昭和35年といえば、僕が生まれた年。
この年の「江ノ島マイアミビーチの女王」はこんな方々でした。
今では江ノ島と言えば、海水浴場と水族館ですが、
忘れてはいけないのが、江ノ島神社です。
祀られているのは、学問と芸御術の女神・弁財天なので、
言ってみれば、彼女らは
ビーチに舞い降りた弁天様でもあるのです。
弁天様とマイアミという、日米混合イメージが成立するのは、
いかにも昭和真っ只中、イケイケドンドンの高度経済成長期に
ふさわしい企画です。
この写真が展示されているのは、
明治35年(1902年)創業の「中村屋羊羹店」です。
海と羊羹って、現代的感覚ではなんだかミスマッチですが、
江戸時代までの江ノ島は、江ノ島神社以外、
海水浴場も水族館もない、、
観光・レジャーとはほとんど無縁な漁師町でした。

• • •

#### [作業指示]
1. 江ノ島についての文章をもとに、次の問いに答えよ。
(a) 「江ノ島マイアミビーチの女王」が紹介されているのは昭和何年か。
(b) 写真が展示されている店は何年の創業か。
(c) 江戸時代までの江ノ島はどのような町だったか。
2. 江ノ島についての文章のうち、「祀られているのは、学問と芸御術の女神・弁財天なので、」から「観光・レジャーとはほとんど無縁な漁師町でした。」までを、その部分も含めて一字も変えずに返せ。
3. 江ノ島についての文章を、最後の文の後から書き進めよ。

コレクションから抜き出した記録

• • •

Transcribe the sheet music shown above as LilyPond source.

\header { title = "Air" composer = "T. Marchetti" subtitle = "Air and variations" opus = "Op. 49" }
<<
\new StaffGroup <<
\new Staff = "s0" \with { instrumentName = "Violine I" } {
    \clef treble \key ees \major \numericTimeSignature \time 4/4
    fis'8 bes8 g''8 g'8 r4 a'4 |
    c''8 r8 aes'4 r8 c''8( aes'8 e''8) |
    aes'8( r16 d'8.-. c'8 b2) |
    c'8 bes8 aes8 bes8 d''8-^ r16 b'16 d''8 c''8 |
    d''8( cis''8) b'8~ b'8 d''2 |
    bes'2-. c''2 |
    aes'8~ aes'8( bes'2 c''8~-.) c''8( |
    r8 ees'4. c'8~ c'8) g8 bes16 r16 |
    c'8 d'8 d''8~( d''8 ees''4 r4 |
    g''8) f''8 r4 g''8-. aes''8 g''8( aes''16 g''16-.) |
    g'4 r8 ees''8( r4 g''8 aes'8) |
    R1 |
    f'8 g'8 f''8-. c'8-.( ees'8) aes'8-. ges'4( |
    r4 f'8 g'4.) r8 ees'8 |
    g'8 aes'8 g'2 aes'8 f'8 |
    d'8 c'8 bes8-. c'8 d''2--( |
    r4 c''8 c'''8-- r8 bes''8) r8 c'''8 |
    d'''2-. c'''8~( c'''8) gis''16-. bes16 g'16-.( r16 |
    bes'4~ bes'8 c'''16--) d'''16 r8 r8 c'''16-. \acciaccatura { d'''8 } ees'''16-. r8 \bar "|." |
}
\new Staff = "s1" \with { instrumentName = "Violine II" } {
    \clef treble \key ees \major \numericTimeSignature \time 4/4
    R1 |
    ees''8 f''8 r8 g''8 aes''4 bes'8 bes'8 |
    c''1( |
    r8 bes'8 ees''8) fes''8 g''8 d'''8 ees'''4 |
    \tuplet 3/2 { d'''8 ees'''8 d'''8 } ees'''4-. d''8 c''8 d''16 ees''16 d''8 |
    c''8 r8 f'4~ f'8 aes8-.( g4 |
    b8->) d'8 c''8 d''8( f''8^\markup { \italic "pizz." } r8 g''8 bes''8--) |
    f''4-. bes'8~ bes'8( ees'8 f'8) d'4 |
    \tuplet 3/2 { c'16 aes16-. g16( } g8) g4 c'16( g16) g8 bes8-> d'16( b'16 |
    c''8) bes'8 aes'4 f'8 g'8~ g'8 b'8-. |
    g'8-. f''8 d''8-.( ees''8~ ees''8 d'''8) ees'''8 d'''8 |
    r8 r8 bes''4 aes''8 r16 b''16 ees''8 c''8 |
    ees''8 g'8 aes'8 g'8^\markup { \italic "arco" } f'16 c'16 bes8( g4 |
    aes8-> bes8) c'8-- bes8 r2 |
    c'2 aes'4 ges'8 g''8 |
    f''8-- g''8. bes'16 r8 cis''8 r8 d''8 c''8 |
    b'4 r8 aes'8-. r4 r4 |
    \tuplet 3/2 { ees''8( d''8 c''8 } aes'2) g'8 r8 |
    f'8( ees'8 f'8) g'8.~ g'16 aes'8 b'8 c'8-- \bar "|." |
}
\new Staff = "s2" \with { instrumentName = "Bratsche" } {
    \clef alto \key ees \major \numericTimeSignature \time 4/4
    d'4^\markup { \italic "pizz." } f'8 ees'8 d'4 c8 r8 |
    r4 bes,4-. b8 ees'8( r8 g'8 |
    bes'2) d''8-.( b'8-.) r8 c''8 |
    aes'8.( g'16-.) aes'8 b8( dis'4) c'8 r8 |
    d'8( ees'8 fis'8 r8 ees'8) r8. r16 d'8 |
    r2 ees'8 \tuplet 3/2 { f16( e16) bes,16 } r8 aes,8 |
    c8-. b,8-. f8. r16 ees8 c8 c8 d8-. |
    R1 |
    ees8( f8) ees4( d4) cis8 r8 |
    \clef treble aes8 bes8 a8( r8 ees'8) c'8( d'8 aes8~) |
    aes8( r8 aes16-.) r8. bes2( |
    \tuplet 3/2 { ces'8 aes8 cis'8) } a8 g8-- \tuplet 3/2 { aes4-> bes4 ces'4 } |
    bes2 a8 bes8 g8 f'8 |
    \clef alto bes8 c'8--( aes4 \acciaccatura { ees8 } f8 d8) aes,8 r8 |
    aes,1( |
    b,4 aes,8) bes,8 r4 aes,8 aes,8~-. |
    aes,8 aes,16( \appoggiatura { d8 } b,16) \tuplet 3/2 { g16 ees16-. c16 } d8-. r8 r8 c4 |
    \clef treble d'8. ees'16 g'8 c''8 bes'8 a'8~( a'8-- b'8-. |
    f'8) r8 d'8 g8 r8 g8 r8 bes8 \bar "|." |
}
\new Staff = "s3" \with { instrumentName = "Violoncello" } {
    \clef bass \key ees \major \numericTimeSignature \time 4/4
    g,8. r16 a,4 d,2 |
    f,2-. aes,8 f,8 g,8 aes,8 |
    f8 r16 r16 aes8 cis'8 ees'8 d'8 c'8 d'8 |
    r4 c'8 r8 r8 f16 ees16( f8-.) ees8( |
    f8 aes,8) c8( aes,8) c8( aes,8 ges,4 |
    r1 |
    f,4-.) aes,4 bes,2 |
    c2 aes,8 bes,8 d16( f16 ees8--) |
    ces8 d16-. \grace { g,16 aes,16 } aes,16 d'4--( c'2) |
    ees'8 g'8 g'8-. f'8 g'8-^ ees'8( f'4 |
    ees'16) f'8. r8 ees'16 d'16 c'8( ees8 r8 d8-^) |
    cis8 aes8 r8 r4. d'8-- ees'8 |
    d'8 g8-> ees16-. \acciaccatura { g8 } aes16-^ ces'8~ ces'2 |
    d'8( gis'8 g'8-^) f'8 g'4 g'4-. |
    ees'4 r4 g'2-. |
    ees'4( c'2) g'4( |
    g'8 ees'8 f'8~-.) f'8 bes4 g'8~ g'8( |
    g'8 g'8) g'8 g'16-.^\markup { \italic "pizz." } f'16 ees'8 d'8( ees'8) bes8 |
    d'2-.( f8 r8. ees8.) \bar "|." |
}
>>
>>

• • •

#### [作業の解答]
1.
(a) 昭和35年
(b) 明治35年(1902年)
(c) 観光・レジャーとはほとんど無縁な漁師町

2.
祀られているのは、学問と芸御術の女神・弁財天なので、
言ってみれば、彼女らは
ビーチに舞い降りた弁天様でもあるのです。
弁天様とマイアミという、日米混合イメージが成立するのは、
いかにも昭和真っ只中、イケイケドンドンの高度経済成長期に
ふさわしい企画です。
この写真が展示されているのは、
明治35年(1902年)創業の「中村屋羊羹店」です。
海と羊羹って、現代的感覚ではなんだかミスマッチですが、
江戸時代までの江ノ島は、江ノ島神社以外、
海水浴場も水族館もない、、
観光・レジャーとはほとんど無縁な漁師町でした。

3.
もともとこの羊羹屋さんはその漁師町で
駄菓子屋を営んでいたそうですが、
明治時代の主人が弁天様を参拝するお客さんの
「おみやげ」を作ろうと、
羊羹に地元の海苔――養殖でなく、
島の岩場一面に付着していたもの——を混ぜて、
「弁天海苔やうかん」を開発。
これがヒットし、
弁天海苔やうかん→弁天海苔羊羹は江ノ島名物に。
江ノ島神社にお参りし、江の島岩屋(洞窟)をめぐった僕たちは、
しらす丼の昼食の後、デザートとして、
この中村屋羊羹店で名物羊羹セットと
わらび餅セットを賞味しました。
羊羹セットは、普通の小豆羊羹と、芋羊羹、
夏に嬉しい塩羊羹、そして件の海苔羊羹と4色そろい踏み。
どんなものだ?と試した海苔羊羹は、
海苔の香りが羊羹の甘さと見事にブレンドされ、
独特の味わいがあっておいしい。
これに「冷やしレモン抹茶」なる、
苦味と酸味の利いた冷たい抹茶との相性が抜群です。
140年の歴史を持つ老舗店だけあって、
店内はレトロムード満載。
江ノ島神社・江の島岩屋に行く機会があったら、
ぜひ立ち寄ってみてください。
それにしても先週、江ノ島に行っておいてほんと良かったと、
今週はしみじみしています。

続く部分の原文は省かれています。